[Prompt]
Each entry below has to be written out again without any change.

(Excerpts from a dataset)

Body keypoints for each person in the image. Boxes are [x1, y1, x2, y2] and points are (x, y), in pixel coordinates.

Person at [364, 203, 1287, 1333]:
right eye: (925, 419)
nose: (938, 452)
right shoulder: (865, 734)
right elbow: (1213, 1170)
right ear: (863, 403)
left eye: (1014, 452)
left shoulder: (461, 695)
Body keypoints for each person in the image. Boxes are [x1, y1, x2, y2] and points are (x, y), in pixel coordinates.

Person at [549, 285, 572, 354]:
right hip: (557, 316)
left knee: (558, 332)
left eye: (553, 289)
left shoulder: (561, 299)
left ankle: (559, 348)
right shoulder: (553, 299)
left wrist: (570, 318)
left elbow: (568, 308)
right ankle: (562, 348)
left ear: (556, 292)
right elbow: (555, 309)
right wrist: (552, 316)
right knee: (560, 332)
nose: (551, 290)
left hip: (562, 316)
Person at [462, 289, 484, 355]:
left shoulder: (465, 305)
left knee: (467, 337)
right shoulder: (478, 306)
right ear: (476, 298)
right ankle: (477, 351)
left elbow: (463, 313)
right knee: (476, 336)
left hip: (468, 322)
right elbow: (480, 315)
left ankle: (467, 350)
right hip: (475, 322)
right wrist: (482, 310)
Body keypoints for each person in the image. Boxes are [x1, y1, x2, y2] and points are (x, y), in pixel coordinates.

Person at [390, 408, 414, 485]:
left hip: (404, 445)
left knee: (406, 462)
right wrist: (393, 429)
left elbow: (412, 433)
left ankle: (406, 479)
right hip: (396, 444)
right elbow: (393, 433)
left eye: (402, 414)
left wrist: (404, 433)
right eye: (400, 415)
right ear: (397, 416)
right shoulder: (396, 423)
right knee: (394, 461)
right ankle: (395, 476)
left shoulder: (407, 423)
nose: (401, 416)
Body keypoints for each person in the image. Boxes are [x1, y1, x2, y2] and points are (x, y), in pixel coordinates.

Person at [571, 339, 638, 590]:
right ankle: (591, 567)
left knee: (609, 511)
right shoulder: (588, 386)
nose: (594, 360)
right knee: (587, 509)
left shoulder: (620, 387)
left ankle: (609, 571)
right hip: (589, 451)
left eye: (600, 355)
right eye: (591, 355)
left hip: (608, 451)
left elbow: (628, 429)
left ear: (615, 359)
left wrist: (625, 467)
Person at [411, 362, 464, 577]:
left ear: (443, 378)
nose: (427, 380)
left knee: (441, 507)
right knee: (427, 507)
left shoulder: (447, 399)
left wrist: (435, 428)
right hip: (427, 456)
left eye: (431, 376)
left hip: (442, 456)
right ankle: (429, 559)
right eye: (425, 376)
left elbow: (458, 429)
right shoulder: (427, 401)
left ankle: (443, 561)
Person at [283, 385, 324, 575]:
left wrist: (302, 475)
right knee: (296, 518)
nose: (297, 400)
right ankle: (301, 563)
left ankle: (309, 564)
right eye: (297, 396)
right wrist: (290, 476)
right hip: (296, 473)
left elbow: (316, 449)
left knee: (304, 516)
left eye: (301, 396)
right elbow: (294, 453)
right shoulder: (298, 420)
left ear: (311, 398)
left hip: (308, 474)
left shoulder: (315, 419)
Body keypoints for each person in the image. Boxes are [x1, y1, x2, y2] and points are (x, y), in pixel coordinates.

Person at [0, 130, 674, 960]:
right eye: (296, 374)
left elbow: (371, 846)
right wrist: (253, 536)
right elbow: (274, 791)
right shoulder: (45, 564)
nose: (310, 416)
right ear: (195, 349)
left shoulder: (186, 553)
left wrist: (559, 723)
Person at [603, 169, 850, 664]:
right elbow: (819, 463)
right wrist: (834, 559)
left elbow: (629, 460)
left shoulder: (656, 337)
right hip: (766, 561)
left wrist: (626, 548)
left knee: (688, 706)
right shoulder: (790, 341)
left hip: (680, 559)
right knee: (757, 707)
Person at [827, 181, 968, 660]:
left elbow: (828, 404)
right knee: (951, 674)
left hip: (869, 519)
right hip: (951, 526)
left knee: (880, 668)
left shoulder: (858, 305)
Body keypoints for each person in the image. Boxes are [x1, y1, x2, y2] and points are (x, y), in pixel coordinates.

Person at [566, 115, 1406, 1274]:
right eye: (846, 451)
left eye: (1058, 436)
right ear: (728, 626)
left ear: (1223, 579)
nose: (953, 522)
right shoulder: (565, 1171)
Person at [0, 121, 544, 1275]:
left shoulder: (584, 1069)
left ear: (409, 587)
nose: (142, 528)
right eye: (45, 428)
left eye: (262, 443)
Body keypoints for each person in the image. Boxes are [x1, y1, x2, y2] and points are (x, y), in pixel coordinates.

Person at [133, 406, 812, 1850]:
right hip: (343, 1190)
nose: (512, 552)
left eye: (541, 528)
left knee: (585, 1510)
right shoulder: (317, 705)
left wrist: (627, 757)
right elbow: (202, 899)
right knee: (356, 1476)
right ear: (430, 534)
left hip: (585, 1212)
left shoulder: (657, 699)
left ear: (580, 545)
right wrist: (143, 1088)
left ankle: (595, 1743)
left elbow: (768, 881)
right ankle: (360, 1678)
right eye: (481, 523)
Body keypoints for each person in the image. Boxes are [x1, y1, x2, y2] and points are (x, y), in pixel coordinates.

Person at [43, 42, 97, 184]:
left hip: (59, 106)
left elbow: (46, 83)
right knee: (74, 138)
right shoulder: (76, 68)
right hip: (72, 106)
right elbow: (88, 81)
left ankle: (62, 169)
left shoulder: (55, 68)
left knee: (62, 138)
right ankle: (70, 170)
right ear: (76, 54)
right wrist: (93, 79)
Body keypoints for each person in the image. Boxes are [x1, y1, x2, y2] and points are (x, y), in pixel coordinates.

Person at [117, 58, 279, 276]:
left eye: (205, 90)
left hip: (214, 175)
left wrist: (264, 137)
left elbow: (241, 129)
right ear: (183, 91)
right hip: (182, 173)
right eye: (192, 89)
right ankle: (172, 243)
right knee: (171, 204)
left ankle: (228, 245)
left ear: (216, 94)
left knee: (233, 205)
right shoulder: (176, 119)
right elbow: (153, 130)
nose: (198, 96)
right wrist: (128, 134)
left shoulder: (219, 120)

[Result]
Body keypoints for each person in the image. Boxes are [x1, y1, x2, y2] and points are (x, y), in pixel coordinates.

Person at [364, 203, 1287, 1333]:
right eye: (925, 419)
nose: (938, 452)
right shoulder: (865, 734)
right elbow: (1213, 1170)
right ear: (863, 403)
left eye: (1014, 452)
left shoulder: (461, 695)
Body keypoints for each person in the image. Boxes are [x1, y1, x2, y2] and points are (x, y), in pixel coordinates.

Person at [549, 285, 572, 354]:
right hip: (557, 316)
left knee: (558, 332)
left eye: (553, 289)
left shoulder: (561, 299)
left ankle: (559, 348)
right shoulder: (553, 299)
left wrist: (570, 318)
left elbow: (568, 308)
right ankle: (562, 348)
left ear: (556, 292)
right elbow: (555, 309)
right wrist: (552, 316)
right knee: (560, 332)
nose: (551, 290)
left hip: (562, 316)
Person at [462, 289, 484, 355]:
left shoulder: (465, 305)
left knee: (467, 337)
right shoulder: (478, 306)
right ear: (476, 298)
right ankle: (477, 351)
left elbow: (463, 313)
right knee: (476, 336)
left hip: (468, 322)
right elbow: (480, 315)
left ankle: (467, 350)
right hip: (475, 322)
right wrist: (482, 310)
Body keypoints for each person in the image. Boxes are [x1, y1, x2, y2] and points are (x, y), in pixel coordinates.

Person at [390, 408, 414, 485]:
left hip: (404, 445)
left knee: (406, 462)
right wrist: (393, 429)
left elbow: (412, 433)
left ankle: (406, 479)
right hip: (396, 444)
right elbow: (393, 433)
left eye: (402, 414)
left wrist: (404, 433)
right eye: (400, 415)
right ear: (397, 416)
right shoulder: (396, 423)
right knee: (394, 461)
right ankle: (395, 476)
left shoulder: (407, 423)
nose: (401, 416)
Body keypoints for each person in the image. Boxes are [x1, y1, x2, y2] and points are (x, y), in pixel coordinates.

Person at [571, 339, 638, 590]:
right ankle: (591, 567)
left knee: (609, 511)
right shoulder: (588, 386)
nose: (594, 360)
right knee: (587, 509)
left shoulder: (620, 387)
left ankle: (609, 571)
right hip: (589, 451)
left eye: (600, 355)
right eye: (591, 355)
left hip: (608, 451)
left elbow: (628, 429)
left ear: (615, 359)
left wrist: (625, 467)
Person at [411, 362, 464, 577]:
left ear: (443, 378)
nose: (427, 380)
left knee: (441, 507)
right knee: (427, 507)
left shoulder: (447, 399)
left wrist: (435, 428)
right hip: (427, 456)
left eye: (431, 376)
left hip: (442, 456)
right ankle: (429, 559)
right eye: (425, 376)
left elbow: (458, 429)
right shoulder: (427, 401)
left ankle: (443, 561)
Person at [283, 385, 324, 575]:
left wrist: (302, 475)
right knee: (296, 518)
nose: (297, 400)
right ankle: (301, 563)
left ankle: (309, 564)
right eye: (297, 396)
right wrist: (290, 476)
right hip: (296, 473)
left elbow: (316, 449)
left knee: (304, 516)
left eye: (301, 396)
right elbow: (294, 453)
right shoulder: (298, 420)
left ear: (311, 398)
left hip: (308, 474)
left shoulder: (315, 419)
Body keypoints for each person in the image. Boxes are [x1, y1, x2, y2] and points are (x, y), in pixel coordinates.

Person at [0, 130, 674, 960]:
right eye: (296, 374)
left elbow: (371, 846)
right wrist: (253, 536)
right elbow: (274, 791)
right shoulder: (45, 564)
nose: (310, 416)
right ear: (195, 349)
left shoulder: (186, 553)
left wrist: (559, 723)
Person at [603, 169, 850, 664]:
right elbow: (819, 463)
right wrist: (834, 559)
left elbow: (629, 460)
left shoulder: (656, 337)
right hip: (766, 561)
left wrist: (626, 548)
left knee: (688, 706)
right shoulder: (790, 341)
left hip: (680, 559)
right knee: (757, 707)
Person at [827, 181, 968, 660]:
left elbow: (828, 404)
right knee: (951, 674)
left hip: (869, 519)
right hip: (951, 526)
left knee: (880, 668)
left shoulder: (858, 305)
Body keypoints for each person in the image. Boxes are [x1, y1, x2, y2] and points are (x, y), in pixel coordinates.

Person at [566, 115, 1406, 1274]:
right eye: (846, 451)
left eye: (1058, 436)
right ear: (728, 626)
left ear: (1223, 579)
nose: (953, 522)
right shoulder: (565, 1171)
Person at [0, 121, 544, 1275]:
left shoulder: (584, 1069)
left ear: (409, 587)
nose: (142, 528)
right eye: (45, 428)
left eye: (262, 443)
Body keypoints for each person in the image. Boxes are [x1, y1, x2, y2] and points are (x, y), in pixel coordinates.

Person at [133, 406, 812, 1850]:
right hip: (343, 1190)
nose: (512, 552)
left eye: (541, 528)
left knee: (585, 1510)
right shoulder: (317, 705)
left wrist: (627, 757)
right elbow: (202, 899)
right knee: (356, 1476)
right ear: (430, 534)
left hip: (585, 1212)
left shoulder: (657, 699)
left ear: (580, 545)
right wrist: (143, 1088)
left ankle: (595, 1743)
left elbow: (768, 881)
right ankle: (360, 1678)
right eye: (481, 523)
Body keypoints for each person in the image. Boxes are [x1, y1, x2, y2] and points are (x, y), in pixel coordinates.

Person at [43, 42, 97, 184]:
left hip: (59, 106)
left elbow: (46, 83)
right knee: (74, 138)
right shoulder: (76, 68)
right hip: (72, 106)
right elbow: (88, 81)
left ankle: (62, 169)
left shoulder: (55, 68)
left knee: (62, 138)
right ankle: (70, 170)
right ear: (76, 54)
right wrist: (93, 79)
Body keypoints for each person in the image. Boxes are [x1, y1, x2, y2] and points are (x, y), in pixel coordinates.

Person at [117, 58, 279, 276]:
left eye: (205, 90)
left hip: (214, 175)
left wrist: (264, 137)
left elbow: (241, 129)
right ear: (183, 91)
right hip: (182, 173)
right eye: (192, 89)
right ankle: (172, 243)
right knee: (171, 204)
left ankle: (228, 245)
left ear: (216, 94)
left knee: (233, 205)
right shoulder: (176, 119)
right elbow: (153, 130)
nose: (198, 96)
right wrist: (128, 134)
left shoulder: (219, 120)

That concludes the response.